* What you will do *
Locate every line in the material below that contains the string "MacOS", and copy each of those lines.

:: Extracted entries ::

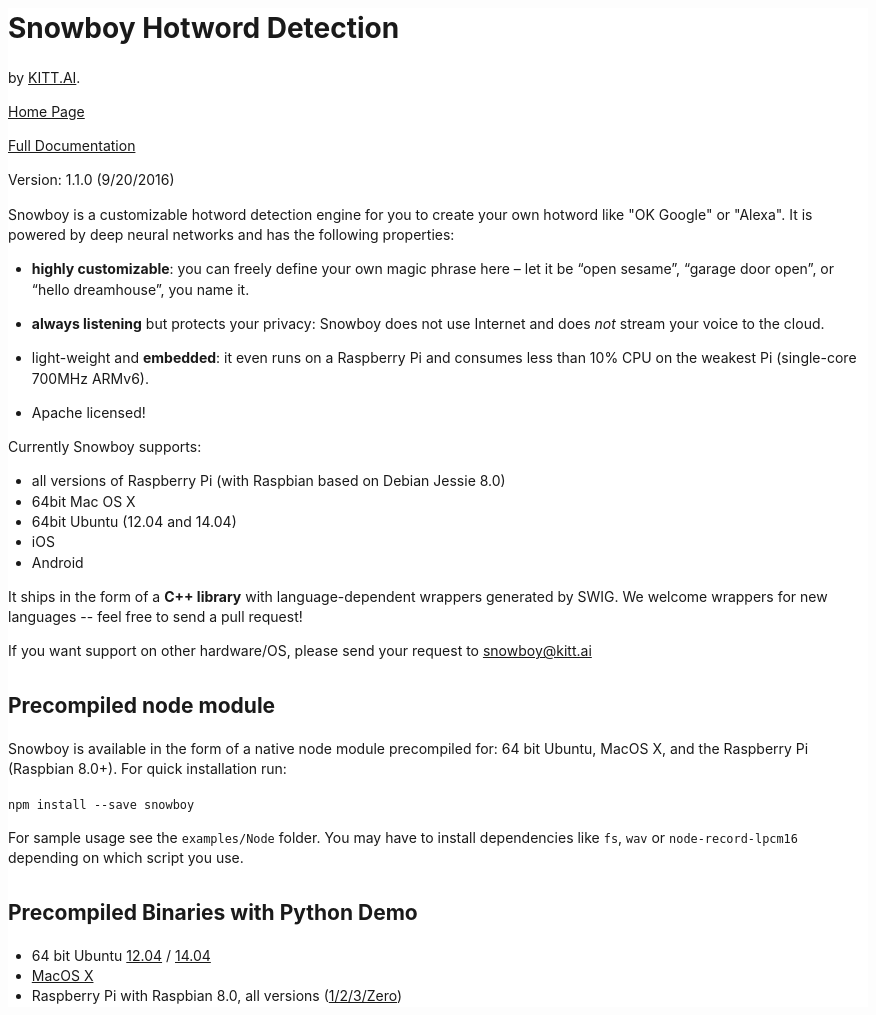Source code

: # Snowboy Hotword Detection

by [KITT.AI](http://kitt.ai).

[Home Page](https://snowboy.kitt.ai)

[Full Documentation](http://docs.kitt.ai/snowboy)


Version: 1.1.0 (9/20/2016)

Snowboy is a customizable hotword detection engine for you to create your own
hotword like "OK Google" or "Alexa". It is powered by deep neural networks and
has the following properties:

* **highly customizable**: you can freely define your own magic phrase here –
let it be “open sesame”, “garage door open”, or “hello dreamhouse”, you name it.

* **always listening** but protects your privacy: Snowboy does not use Internet
and does *not* stream your voice to the cloud.

* light-weight and **embedded**: it even runs on a Raspberry Pi and consumes
less than 10% CPU on the weakest Pi (single-core 700MHz ARMv6).

* Apache licensed!

Currently Snowboy supports:

* all versions of Raspberry Pi (with Raspbian based on Debian Jessie 8.0)
* 64bit Mac OS X
* 64bit Ubuntu (12.04 and 14.04)
* iOS
* Android

It ships in the form of a **C++ library** with language-dependent wrappers
generated by SWIG. We welcome wrappers for new languages -- feel free to send a
pull request!

If you want support on other hardware/OS, please send your request to
[snowboy@kitt.ai](mailto:snowboy.kitt.ai)

## Precompiled node module

Snowboy is available in the form of a native node module precompiled for:
64 bit Ubuntu, MacOS X, and the Raspberry Pi (Raspbian 8.0+). For quick
installation run:

    npm install --save snowboy

For sample usage see the `examples/Node` folder. You may have to install
dependencies like `fs`, `wav` or `node-record-lpcm16` depending on which script
you use.

## Precompiled Binaries with Python Demo
* 64 bit Ubuntu [12.04](https://s3-us-west-2.amazonaws.com/snowboy/snowboy-releases/ubuntu1204-x86_64-1.1.0.tar.bz2)
  / [14.04](https://s3-us-west-2.amazonaws.com/snowboy/snowboy-releases/ubuntu1404-x86_64-1.1.0.tar.bz2)
* [MacOS X](https://s3-us-west-2.amazonaws.com/snowboy/snowboy-releases/osx-x86_64-1.1.0.tar.bz2)
* Raspberry Pi with Raspbian 8.0, all versions
  ([1/2/3/Zero](https://s3-us-west-2.amazonaws.com/snowboy/snowboy-releases/rpi-arm-raspbian-8.0-1.1.0.tar.bz2))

:::

* Response *
64 bit Ubuntu, MacOS X, and the Raspberry Pi (Raspbian 8.0+). For quick
* [MacOS X](https://s3-us-west-2.amazonaws.com/snowboy/snowboy-releases/osx-x86_64-1.1.0.tar.bz2)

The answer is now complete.